An XHTML user agent would see the above as a single img tag, but a fully compliant HTML user agent would see it as a shortened null end tag like the previous example but with a “>” character after it. The “>” character would be seen as regular character data and would display on the page itself. Despite common practice, a space before the “/” character wouldn’t change this.

I have said that this issue is due to XHTML/XML not supporting null end tags. However, it’s more accurate to say that XML doesn’t support null end tags in the same way as HTML. Rather than the contents being surrounded by two slashes, they are surrounded by a slash and a greater-than sign (/ ... >) with the additional constraint that they may only be used when the contents are empty. So the second img example is actually XML’s version of null end tags: the start tag ends with the “/” character and the end tag is represented by the “>” character. Because end tags may not be omitted in XML, the “>” character is always required, and because the null end tag rule in XML is defined as “IMMEDNET” (explained below), it must close immediately after it is started, so there may be no actual content.

Although the specifications don’t clearly discuss these issues, they are a result of the respective standards’ SGML declarations that define the profile of SGML used. See the HTML SGML declaration and the XML SGML declaration. These declarations are automatically assumed by the browser when they are given hint to treat the page as HTML or XML (such as via the content type). The SGML declaration defines the most basic level of how the SGML document is written. It defines which characters define tags, marked sections, character references, processing instructions, etc., what kinds of shorthand features may be used, possibly some default character entities that are available regardless of the DTD, and other lexical aspects of the document. The SGML declaration is applied on top of a default profile, called the “reference concrete syntax” that is defined in the SGML standard itself.

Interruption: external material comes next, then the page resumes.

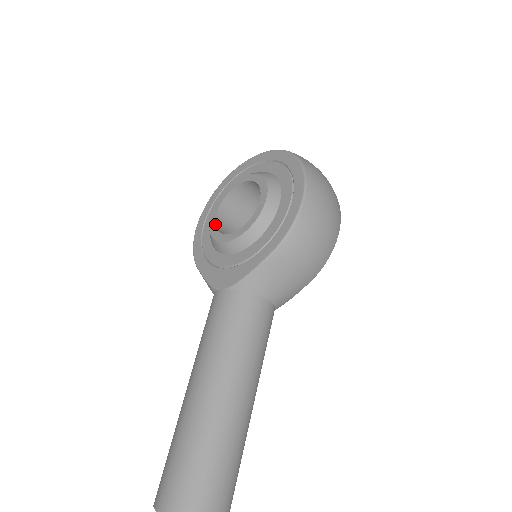
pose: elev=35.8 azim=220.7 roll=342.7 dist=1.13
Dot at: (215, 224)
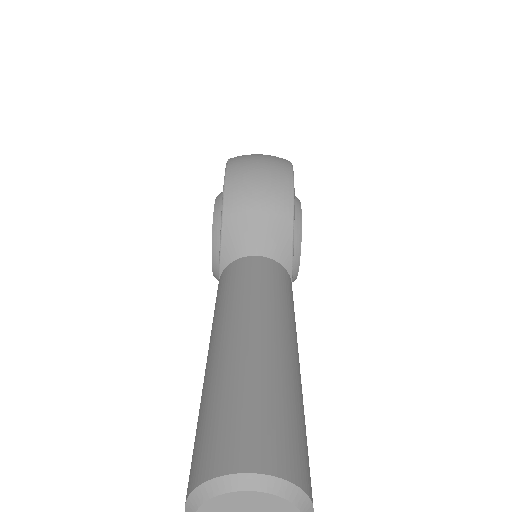
Dot at: occluded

The HTML SGML declaration isn’t very big because it mostly uses SGML’s defaults. The defaults include “/” for syntax.delim.net, meaning that null end tag contents are delimited by “/” characters. XML uses “>” for syntax.delim.net, plus “/” for syntax.delim.nestc. Nestc is an extension to the original SGML standard that provides a different value for the null end tag delimiter that finishes the start tag. XML uses other extensions, such as more specific options in the “features” section. HTML enables features.minimize.shorttag, which allows shorthand constructs like null end tags, while XML specifically has features.minimize.shorttag.starttag.netenabl set to “IMMEDNET” which, as mentioned above, enables null end tags with the restriction that they must close immediately after opening.

The reason XML was designed to support this form of null end tags was to reduce the potential clutter caused by a large number of empty elements. The null end tag delimiters were altered so that the null end tags don’t look too alien for people who are used to the widely supported parts of the HTML standard. They were designed to look like regular start tags with a simple slash before the end, which reminds people of the function of end tags. In this way, they managed to design XML to be strict, efficient, intuitive, and compatible with modern SGML user agents that know where to find the SGML declaration.